You need to know what the intended connection load is going to be. If you are setting up a Nextcloud/Owncloud file store then standard 5400rpm HDDs are more than fast enough considering that you are accessing several drives at once and not limited to the SAS/SATA bus speeds. If you are looking at VM storage, minimum you need 7200rpm drives due to the lower search speeds, SSDs are still overkill. SSDs shine when you are doing lots of reads but few writes. Dedicated journal drives do become required when you are reaching 300TB across 8 or more nodes, this speeds up data recovery in the event of a disk failure. Do not use RAID cards unless you can set them into IT mode. Ceph needs to access the drives raw, Raid0 configs work but you must shutdown the node to swap a drive, then add the drive as a single drive raid0 and then tell PetaSAN to use the drive. This limits the hotswap functions considerably. Writeback cache is not a requirement, but it is a good thing to consider having.

Number of nodes, with more drives per node you will require more memory and CPU cores. If the node is also performing iSCSI and monitor functions then you need even more resources. Consider having three nodes for monitor and iSCSI and add nodes for storage. With this model you can upgrade monitor/iSCSI nodes to handle the load changes and simply add storage nodes as your data requirements grow. It is easier to build them separate now then after you have a cluster running. Storage nodes will need 1GB of ram per HDD plus 2GB of ram per 10Gb port and 1 CPU core per 2 HDD. Monitor/iSCSI nodes require 2GB per 10Gb port plus 1GB per iSCSI connection (this is over the actuals, but it allows for traffic spikes and data reconstruction with minimal issues) plus 4 CPU cores for the monitor software, 1 CPU core per 10Gb port and 1 CPU core per iSCSI connection.

Network requirements are fairly simple, get two 2-port 10Gbps nics, bond 2 ports across the two nics to ensure fail safe networking and you are done. You require four "networks" but they a logical not physical, you can use vlans to separate traffic but the IP structure must be four distinct subnets.

Now we are doing some things different as we are using Infiniband for the node-to-node and iSCSI networks. We are using 2U servers like HP dl380-G5p with two LSI9208 in IT mode and a Mellanox ConnectX-2 VPI card. We bond the onboard 1Gbps nics and use them for management access, all other traffic goes through the Infiniband network.
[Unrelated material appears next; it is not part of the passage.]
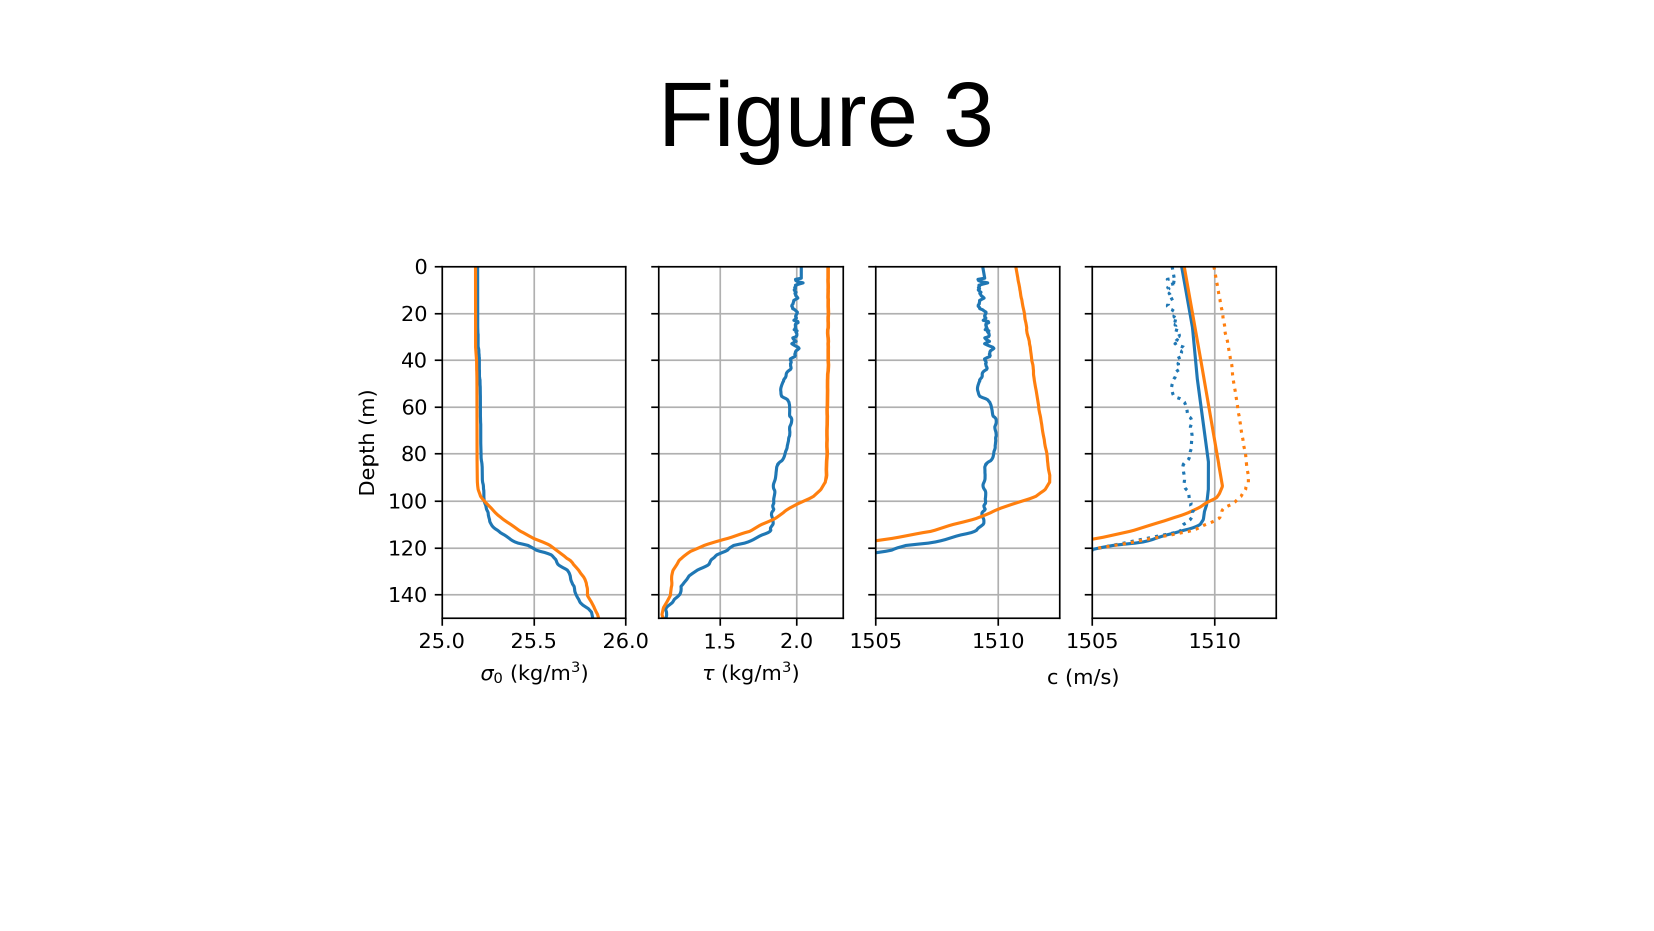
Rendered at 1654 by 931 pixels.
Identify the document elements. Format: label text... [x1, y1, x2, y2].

picture [339, 239, 1315, 690]
title Figure 3 [82, 37, 1571, 193]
Our nodes have two 8-core CPUs, minimum of 32GB ram, and storage nodes have up to 16 drives per node. All monitor and iSCSI is performed by the monitor nodes which are on three HP BL460-G7 blades, currently spread across two bladecenters with plans to add a third bladecenter and move the third monitor node to it. We add a storage nodes as needed with little to no performance hit noticeable to our servers. And no, Infiniband is not supported. It must be setup separately and before the cluster is created and before additional nodes are added. We use it because we already had a Infiniband network in place prior to switching to PetaSAN and forklifting to 40Gbps network cards was not an economical solution. Upgrades are slow and tedious but the performance is worth it in our opinion.